Supposera-t-on qu'une personne ayant la capacité de s'obliger, contracte avec un enfant qui n'ait point encore l'usage de la raison, lorsqu'elle ne pourra en tirer aucun avantage? On n'a point à prévoir dans la loi ce qui est contre l'ordre naturel, et presque sans exemple.

« La loi n'admettant l'interdiction que pour cause de démence, il est évident que les interdits sont incapables de s'obliger.

« Au nombre des droits et des devoirs respectifs des époux se trouve l'inhibition à la femme, à celle même qui est non commune ou séparée de biens, de donner, d'aliéner, d'hypothéquer ou d'acquérir, soit à titre gratuit, soit à titre onéreux, sans le concours du mari dans l'acte, ou sans son consentement par écrit, et, en cas de refus du mari sans l'autorisation de la justice. Cette incapacité civile ne s'étend point au delà de ce qui est exprimé par la loi.

→ TRAVAIL DEMANDÉ
1 – Recopiez sans rien changer les lignes de données, depuis la première jusqu'à celle qui contient « crop: bottom 19.652% », les deux bornes comprises.
2 – Écrivez la suite du passage sur l'incapacité de s'obliger, en partant de sa dernière phrase.

→ DONNÉES FOURNIES
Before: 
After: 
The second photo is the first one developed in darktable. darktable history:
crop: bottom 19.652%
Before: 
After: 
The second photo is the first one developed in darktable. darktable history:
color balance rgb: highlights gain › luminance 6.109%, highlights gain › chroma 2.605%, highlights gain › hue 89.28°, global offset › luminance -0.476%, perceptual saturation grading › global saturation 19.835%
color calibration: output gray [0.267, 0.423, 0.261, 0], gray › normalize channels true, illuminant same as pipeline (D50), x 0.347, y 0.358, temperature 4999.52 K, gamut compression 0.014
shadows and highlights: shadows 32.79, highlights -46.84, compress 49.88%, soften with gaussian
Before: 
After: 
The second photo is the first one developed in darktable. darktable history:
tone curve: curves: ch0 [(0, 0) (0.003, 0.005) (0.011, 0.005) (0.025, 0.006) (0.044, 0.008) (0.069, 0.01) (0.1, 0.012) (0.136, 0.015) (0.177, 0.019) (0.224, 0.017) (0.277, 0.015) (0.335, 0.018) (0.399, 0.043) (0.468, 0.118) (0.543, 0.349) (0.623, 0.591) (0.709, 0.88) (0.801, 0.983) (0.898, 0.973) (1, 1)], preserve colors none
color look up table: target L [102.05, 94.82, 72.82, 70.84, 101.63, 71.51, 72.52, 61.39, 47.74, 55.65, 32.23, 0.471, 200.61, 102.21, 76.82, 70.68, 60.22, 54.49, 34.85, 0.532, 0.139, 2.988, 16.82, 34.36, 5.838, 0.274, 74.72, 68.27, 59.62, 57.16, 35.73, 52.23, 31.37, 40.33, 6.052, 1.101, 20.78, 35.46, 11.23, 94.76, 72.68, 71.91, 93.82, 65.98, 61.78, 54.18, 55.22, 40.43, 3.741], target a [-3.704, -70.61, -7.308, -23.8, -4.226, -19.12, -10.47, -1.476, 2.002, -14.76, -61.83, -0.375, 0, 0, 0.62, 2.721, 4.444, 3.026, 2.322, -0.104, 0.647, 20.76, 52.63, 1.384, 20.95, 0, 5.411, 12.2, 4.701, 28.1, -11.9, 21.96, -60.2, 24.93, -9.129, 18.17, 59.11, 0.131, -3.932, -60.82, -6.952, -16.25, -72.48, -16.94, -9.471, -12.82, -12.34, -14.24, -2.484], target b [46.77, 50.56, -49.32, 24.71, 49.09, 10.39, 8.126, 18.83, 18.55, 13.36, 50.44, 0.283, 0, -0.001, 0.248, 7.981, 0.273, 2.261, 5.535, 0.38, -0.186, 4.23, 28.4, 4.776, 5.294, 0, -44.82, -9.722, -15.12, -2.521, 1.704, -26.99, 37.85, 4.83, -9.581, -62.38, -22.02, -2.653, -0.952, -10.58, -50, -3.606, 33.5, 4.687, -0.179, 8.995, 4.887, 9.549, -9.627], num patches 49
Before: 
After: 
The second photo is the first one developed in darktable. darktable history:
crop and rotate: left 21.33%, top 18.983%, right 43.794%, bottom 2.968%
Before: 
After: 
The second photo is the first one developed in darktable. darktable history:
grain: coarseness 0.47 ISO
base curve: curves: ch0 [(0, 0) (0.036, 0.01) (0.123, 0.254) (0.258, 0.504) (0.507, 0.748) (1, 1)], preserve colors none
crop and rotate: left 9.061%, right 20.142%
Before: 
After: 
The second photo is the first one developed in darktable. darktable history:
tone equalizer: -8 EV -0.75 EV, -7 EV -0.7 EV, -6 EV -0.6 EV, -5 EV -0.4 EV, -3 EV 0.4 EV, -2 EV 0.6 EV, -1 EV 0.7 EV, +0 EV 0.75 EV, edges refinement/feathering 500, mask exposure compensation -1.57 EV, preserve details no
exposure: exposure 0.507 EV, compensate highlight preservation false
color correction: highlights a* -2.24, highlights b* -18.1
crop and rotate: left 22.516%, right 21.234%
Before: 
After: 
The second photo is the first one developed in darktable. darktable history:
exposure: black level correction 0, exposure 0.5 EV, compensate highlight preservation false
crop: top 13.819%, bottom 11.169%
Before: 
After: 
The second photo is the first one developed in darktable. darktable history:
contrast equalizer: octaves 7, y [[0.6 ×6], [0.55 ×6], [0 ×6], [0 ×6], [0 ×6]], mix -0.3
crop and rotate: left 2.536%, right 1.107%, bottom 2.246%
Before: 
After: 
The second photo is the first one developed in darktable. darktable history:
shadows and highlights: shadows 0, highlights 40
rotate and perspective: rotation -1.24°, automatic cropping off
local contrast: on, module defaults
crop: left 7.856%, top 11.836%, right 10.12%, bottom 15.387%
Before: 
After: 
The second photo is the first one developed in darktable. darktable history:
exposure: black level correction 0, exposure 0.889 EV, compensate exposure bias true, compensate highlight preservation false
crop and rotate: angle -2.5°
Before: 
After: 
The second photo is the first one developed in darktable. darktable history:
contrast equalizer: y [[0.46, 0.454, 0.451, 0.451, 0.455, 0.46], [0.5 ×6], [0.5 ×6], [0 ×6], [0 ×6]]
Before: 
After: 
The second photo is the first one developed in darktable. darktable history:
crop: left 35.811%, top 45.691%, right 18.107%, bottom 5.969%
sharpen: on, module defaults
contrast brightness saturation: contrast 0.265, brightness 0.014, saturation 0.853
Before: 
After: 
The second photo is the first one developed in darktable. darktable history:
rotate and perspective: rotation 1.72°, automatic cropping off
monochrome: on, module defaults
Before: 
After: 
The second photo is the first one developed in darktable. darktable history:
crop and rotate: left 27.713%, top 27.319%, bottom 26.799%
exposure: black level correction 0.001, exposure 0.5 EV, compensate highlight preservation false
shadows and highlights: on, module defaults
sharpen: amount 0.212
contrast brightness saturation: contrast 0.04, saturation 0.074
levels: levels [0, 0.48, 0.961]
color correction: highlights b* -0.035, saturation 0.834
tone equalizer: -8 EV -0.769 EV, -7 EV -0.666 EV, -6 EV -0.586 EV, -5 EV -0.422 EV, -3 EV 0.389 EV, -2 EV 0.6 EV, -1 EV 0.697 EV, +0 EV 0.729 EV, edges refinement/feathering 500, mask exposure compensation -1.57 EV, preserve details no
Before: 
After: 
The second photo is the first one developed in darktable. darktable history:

→ RÉPONSES ATTENDUES
1 –
Before: 
After: 
The second photo is the first one developed in darktable. darktable history:
crop: bottom 19.652%

2 –
«Enfin, on a compris dans une expression générale l'incapacité de tous ceux auxquels la loi înterdit certains contrats; tels sont ceux qui peuvent être défendus aux administrateurs des communes, des hospices, etc. C'est l'objet de lois particulières, susceptibles de variations, et qui, par ce motif, ne doivent point faire partie du Code civil.

« Au surplus, l'incapacité du mineur, de l'interdit et de la femme mariée, n'a été prononcée que pour protéger et conserver leurs droits : elle ne peut pas leur être opposée par les personnes qui se sont obligées envers eux.

De l'objet et de la matière des contrats. <«< Il ne peut y avoir d'obligation sans qu'une chose ou un fait en soit l'objet et la matière.

« Si c'est une chose, elle doit être dans le commerce.

« Il faut aussi qu'il soit possible de la distinguer, et pour cela il suffit qu'elle soit au moins déterminée quant à son espèce, et que sa quotité puisse, d'après l'obligation, être fixée. Un meuble, en général, ne pourrait être l'objet d'une obligation, lorsqu'on ne pourrait savoir quelle en est l'espèce; il en serait de même si l'obligation avait pour objet du blé ou du vin, sans que l'intention des parties sur la quantité pût étre

connue.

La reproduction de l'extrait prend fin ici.